## WRITTEN TASK
Starting at the line that has "footstool: present [842,559,1011,735]" and stopping after the line that has "wine bottle: present [1194,692,1234,844]", reproduce the listing below exactly; omit everything else.
━━━━━ RECORDED INFORMATION
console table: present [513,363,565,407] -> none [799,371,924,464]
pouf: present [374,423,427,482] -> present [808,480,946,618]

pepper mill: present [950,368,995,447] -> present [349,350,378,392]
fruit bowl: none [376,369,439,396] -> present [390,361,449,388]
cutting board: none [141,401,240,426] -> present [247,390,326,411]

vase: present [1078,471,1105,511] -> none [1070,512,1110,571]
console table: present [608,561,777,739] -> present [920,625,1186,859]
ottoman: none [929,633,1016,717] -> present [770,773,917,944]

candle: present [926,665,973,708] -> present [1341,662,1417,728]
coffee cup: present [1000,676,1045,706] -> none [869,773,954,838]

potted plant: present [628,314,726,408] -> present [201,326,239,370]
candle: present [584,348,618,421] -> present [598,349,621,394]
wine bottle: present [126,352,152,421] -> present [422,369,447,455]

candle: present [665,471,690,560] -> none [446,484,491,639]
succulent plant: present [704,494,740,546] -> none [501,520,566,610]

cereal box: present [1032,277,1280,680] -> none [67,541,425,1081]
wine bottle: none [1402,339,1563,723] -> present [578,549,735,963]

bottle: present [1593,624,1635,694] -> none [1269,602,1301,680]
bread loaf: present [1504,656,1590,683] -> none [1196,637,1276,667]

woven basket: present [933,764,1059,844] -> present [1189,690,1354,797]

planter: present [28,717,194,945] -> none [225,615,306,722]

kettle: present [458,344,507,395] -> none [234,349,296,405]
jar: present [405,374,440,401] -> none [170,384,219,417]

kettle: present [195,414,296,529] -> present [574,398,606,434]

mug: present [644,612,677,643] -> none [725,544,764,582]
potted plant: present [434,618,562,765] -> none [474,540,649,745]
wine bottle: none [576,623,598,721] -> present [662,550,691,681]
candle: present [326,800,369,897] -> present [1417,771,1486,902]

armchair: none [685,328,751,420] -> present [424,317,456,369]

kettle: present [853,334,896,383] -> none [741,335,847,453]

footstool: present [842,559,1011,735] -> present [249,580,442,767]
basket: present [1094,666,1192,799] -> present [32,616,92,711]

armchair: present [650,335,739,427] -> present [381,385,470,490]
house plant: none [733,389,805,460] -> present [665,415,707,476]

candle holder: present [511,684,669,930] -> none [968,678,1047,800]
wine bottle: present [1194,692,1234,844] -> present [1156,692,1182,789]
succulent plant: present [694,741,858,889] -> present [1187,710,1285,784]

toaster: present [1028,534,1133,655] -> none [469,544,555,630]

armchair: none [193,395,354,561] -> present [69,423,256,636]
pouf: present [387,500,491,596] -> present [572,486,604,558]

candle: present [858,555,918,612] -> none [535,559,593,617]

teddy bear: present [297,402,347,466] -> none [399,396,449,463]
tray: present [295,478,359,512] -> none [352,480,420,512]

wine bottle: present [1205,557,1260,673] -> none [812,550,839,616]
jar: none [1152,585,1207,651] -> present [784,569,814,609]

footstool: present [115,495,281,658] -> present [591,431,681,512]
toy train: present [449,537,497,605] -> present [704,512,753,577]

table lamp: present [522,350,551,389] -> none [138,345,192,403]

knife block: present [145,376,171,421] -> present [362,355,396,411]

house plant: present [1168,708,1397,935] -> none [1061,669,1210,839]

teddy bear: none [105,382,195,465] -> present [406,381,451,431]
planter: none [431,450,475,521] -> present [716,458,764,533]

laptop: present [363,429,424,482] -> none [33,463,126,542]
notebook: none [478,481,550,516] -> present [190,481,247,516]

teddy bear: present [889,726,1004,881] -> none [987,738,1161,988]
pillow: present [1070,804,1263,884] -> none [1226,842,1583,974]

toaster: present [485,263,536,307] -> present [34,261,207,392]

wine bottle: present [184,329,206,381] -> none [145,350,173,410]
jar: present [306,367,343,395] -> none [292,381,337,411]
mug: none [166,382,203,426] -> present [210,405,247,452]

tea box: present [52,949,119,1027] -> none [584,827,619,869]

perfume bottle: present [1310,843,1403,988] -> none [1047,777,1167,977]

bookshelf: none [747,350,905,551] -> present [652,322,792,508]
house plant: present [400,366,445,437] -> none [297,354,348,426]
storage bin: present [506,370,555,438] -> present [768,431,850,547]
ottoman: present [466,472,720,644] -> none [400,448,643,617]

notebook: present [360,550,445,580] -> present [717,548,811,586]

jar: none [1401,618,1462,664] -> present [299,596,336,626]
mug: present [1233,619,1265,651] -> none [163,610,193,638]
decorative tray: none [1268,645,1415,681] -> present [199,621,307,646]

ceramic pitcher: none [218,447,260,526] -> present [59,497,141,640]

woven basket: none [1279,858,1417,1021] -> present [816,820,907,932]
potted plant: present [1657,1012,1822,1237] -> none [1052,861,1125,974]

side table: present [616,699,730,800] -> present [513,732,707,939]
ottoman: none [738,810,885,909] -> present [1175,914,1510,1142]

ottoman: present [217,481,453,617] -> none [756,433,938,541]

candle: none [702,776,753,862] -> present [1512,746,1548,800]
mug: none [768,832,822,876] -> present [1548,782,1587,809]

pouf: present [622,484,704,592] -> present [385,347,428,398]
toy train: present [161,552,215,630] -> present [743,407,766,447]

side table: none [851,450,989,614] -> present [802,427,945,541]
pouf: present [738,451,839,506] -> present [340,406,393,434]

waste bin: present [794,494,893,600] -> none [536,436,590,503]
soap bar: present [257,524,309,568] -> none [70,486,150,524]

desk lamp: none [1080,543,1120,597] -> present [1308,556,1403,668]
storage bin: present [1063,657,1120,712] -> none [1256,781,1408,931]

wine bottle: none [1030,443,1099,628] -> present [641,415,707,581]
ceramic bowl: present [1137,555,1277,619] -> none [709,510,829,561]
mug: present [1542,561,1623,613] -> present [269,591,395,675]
━━━━━━━━━━
## TASK SOLUTION
footstool: present [842,559,1011,735] -> present [249,580,442,767]
basket: present [1094,666,1192,799] -> present [32,616,92,711]

armchair: present [650,335,739,427] -> present [381,385,470,490]
house plant: none [733,389,805,460] -> present [665,415,707,476]

candle holder: present [511,684,669,930] -> none [968,678,1047,800]
wine bottle: present [1194,692,1234,844] -> present [1156,692,1182,789]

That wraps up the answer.